I think this same process of growing up in relation to life needs to also happen in relation to God. I think there’s danger when it doesn’t, because an idealized version of God can’t stand on its own. It has to be protected. Fiercely. The same things we do to people or circumstances that threaten the Life We Thought We Should Be Able To Live, we have to do to people who challenge our notion of God. Ignore them. Belittle them. Berate them. Talk bad about them, or people like them, behind their backs. Patronize them. Turn them into projects to try to make them see things our way. Or work on some serious efforts at denial.
I wonder what would happen if we set God free in our minds to be whoever or whatever God is (and isn’t). I wonder what would happen if religious people let their true feelings about God surface, their true questions and frustrations, and stepped out from under any obligation to believe God is any certain way, out from any work to have faith in God’s love, for example, or God’s power or personal presence. I wonder what would happen if all the stuff we equate with our being good and faithful and making sure we have some reason left to hope or know among so many options how to live well got turned completely upside down, and the opposite of all of our definitions for such things got unveiled as being the real deal.
The God that would show up in such an upset, the God that would be left, I think would be a lot more like the hope that Peaceful people have. A lot more like that Volvo that keeps driving 300,000 miles strong, and just doesn’t matter if someone opens a door into. A lot more like something that needs little protection, and therefore is cause (or justification) for very few wars.
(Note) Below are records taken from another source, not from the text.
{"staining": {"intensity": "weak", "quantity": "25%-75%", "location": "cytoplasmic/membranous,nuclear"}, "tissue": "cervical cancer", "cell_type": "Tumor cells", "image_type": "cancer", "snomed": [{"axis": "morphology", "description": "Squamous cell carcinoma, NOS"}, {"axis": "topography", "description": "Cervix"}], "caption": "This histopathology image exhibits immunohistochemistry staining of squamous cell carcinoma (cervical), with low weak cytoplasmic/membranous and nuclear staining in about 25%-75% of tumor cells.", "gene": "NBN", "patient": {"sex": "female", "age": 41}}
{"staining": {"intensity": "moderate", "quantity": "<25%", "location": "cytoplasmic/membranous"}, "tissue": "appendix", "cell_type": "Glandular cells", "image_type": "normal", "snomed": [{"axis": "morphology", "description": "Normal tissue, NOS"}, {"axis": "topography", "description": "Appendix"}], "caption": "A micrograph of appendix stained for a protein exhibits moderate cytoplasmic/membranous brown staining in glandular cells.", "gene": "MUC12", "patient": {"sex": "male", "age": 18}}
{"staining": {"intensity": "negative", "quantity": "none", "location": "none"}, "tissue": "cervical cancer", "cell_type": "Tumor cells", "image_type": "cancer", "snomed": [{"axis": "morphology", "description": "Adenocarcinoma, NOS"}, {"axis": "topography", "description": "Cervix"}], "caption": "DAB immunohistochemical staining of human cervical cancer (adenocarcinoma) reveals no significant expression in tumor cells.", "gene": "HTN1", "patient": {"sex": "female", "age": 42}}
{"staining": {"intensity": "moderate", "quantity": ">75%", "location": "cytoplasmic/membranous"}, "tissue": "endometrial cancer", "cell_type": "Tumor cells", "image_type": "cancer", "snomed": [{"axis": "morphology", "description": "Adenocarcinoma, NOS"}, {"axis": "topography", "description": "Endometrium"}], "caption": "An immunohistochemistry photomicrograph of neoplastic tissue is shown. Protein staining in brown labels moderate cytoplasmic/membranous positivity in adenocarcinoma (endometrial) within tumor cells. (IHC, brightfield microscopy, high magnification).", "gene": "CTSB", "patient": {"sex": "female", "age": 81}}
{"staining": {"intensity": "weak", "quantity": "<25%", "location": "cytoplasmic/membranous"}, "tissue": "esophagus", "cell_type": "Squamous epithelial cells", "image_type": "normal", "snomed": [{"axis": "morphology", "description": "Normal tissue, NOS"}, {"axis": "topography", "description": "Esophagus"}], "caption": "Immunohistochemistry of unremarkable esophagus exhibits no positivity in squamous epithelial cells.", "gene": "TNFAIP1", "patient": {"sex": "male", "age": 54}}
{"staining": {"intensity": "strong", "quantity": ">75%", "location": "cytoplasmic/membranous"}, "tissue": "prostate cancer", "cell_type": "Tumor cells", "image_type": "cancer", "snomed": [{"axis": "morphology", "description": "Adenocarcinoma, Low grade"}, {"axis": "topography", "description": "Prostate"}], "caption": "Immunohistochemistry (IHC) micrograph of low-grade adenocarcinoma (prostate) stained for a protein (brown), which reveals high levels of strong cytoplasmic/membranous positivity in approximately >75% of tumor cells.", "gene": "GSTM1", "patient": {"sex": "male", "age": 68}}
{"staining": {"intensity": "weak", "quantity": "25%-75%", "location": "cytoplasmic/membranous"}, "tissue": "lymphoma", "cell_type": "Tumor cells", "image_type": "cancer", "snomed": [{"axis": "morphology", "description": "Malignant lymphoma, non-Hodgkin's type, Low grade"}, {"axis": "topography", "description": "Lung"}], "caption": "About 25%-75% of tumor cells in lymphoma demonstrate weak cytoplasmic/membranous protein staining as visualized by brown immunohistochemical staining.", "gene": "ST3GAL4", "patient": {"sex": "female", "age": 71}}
If you want to call that an ideal, a form, to use Plato-speak, so be it. I think I’d prefer calling it lived, experienceable reality.
I think the process of growing up well involves coming to terms with things being far less perfect than we thought they should be, far less ideal, and learning to be okay with that, and to find beauty and wonder and that sparkly feeling in your chest and your fingertips that used to come from reading fairy tales not by imagining an ideal that exists outside of us, apart from us and this banged up thing that is our world, but by looking at what we’ve actually got, in and around us. By looking at it deeply, being as honest as we can about what we see, and feel, and know.
I think the same is true of growing up in relation to God.